TINTO DE VERANO
La araña saltarina acechaba sobre la barra a la mosca que lamía los restos de un azucarillo, mientras Enrique esperaba su turno.
El bullicio de la terraza resonaba bajo los toldos de rayas que se mecían al son del aire caliente de la canícula. Desde aquella atalaya se divisaban las pistas de tenis vacías, los jardines salpicados de flores y el gran eucalipto. Al otro lado, procedente de la piscina con forma de ele, el chapoteo infantil animaba al baño; aquel verano del 73.

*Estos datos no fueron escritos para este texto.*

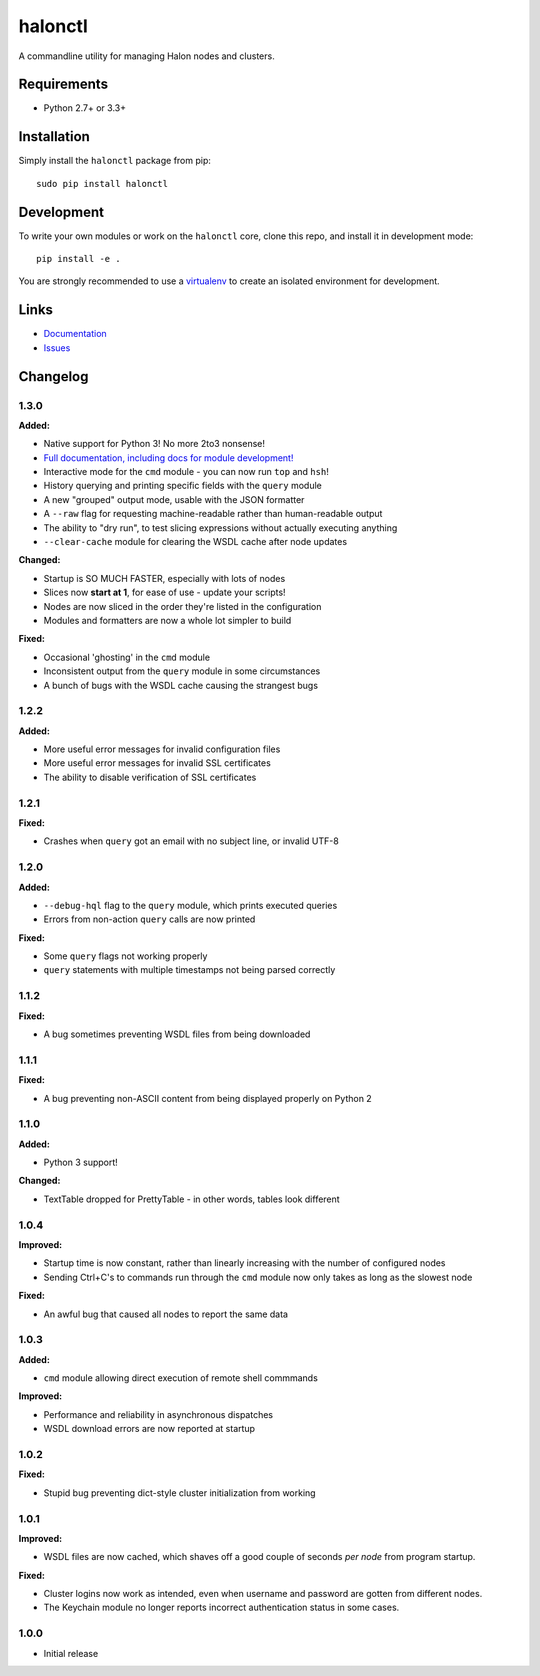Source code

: halonctl
========

A commandline utility for managing Halon nodes and clusters.

Requirements
------------

* Python 2.7+ or 3.3+

Installation
------------

Simply install the ``halonctl`` package from pip::

   sudo pip install halonctl

Development
-----------

To write your own modules or work on the ``halonctl`` core, clone this repo, and install it in development mode::

   pip install -e .
   
You are strongly recommended to use a `virtualenv <http://virtualenv.readthedocs.org/en/latest/>`_ to create an isolated environment for development.

Links
-----

* `Documentation <http://halonctl.readthedocs.org/en/latest/>`_
* `Issues <https://github.com/HalonSecurity/halonctl/issues>`_

Changelog
---------

1.3.0
#####

**Added:**

* Native support for Python 3! No more 2to3 nonsense!
* `Full documentation, including docs for module development! <http://halonctl.readthedocs.org/en/latest/>`_
* Interactive mode for the ``cmd`` module - you can now run ``top`` and ``hsh``!
* History querying and printing specific fields with the ``query`` module
* A new "grouped" output mode, usable with the JSON formatter
* A ``--raw`` flag for requesting machine-readable rather than human-readable output
* The ability to "dry run", to test slicing expressions without actually executing anything
* ``--clear-cache`` module for clearing the WSDL cache after node updates

**Changed:**

* Startup is SO MUCH FASTER, especially with lots of nodes
* Slices now **start at 1**, for ease of use - update your scripts!
* Nodes are now sliced in the order they're listed in the configuration
* Modules and formatters are now a whole lot simpler to build

**Fixed:**

* Occasional 'ghosting' in the ``cmd`` module
* Inconsistent output from the ``query`` module in some circumstances
* A bunch of bugs with the WSDL cache causing the strangest bugs

1.2.2
#####

**Added:**

* More useful error messages for invalid configuration files
* More useful error messages for invalid SSL certificates
* The ability to disable verification of SSL certificates

1.2.1
#####

**Fixed:**

* Crashes when ``query`` got an email with no subject line, or invalid UTF-8

1.2.0
#####

**Added:**

* ``--debug-hql`` flag to the ``query`` module, which prints executed queries
* Errors from non-action ``query`` calls are now printed

**Fixed:**

* Some ``query`` flags not working properly
* ``query`` statements with multiple timestamps not being parsed correctly

1.1.2
#####

**Fixed:**

* A bug sometimes preventing WSDL files from being downloaded

1.1.1
#####

**Fixed:**

* A bug preventing non-ASCII content from being displayed properly on Python 2

1.1.0
#####

**Added:**

* Python 3 support!

**Changed:**

* TextTable dropped for PrettyTable - in other words, tables look different

1.0.4
#####

**Improved:**

* Startup time is now constant, rather than linearly increasing with the number of configured nodes
* Sending Ctrl+C's to commands run through the ``cmd`` module now only takes as long as the slowest node

**Fixed:**

* An awful bug that caused all nodes to report the same data

1.0.3
#####

**Added:**

* ``cmd`` module allowing direct execution of remote shell commmands

**Improved:**

* Performance and reliability in asynchronous dispatches
* WSDL download errors are now reported at startup

1.0.2
#####

**Fixed:**

* Stupid bug preventing dict-style cluster initialization from working

1.0.1
#####

**Improved:**

* WSDL files are now cached, which shaves off a good couple of seconds *per node* from program startup.

**Fixed:**

* Cluster logins now work as intended, even when username and password are gotten from different nodes.
* The Keychain module no longer reports incorrect authentication status in some cases.

1.0.0
#####
  
* Initial release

—Don Enrique, ¿qué le pongo?
Apurando la calada, dudó entre otra caña de cerveza o una copa de tinto a la que el calor no invitaba.
—Adolfo, un tinto de verano, por favor —pidió por fin.
—¿Qué? ¿Un tinto cómo? —preguntó el camarero desconcertado.
—En un vaso de tubo con tres piedras de hielo, sírveme hasta la mitad de tinto, el resto de sifón y una rodaja de limón —explicó con detalle.
—¿¡Ah!? ¿Un tinto con sifón, entonces?
—Pues eso, querido, un tinto de verano.
Al día siguiente, todo el mundo pedía así la refrescante bebida, que nadie sabe ni cuándo ni dónde, pero que mi padre inventó.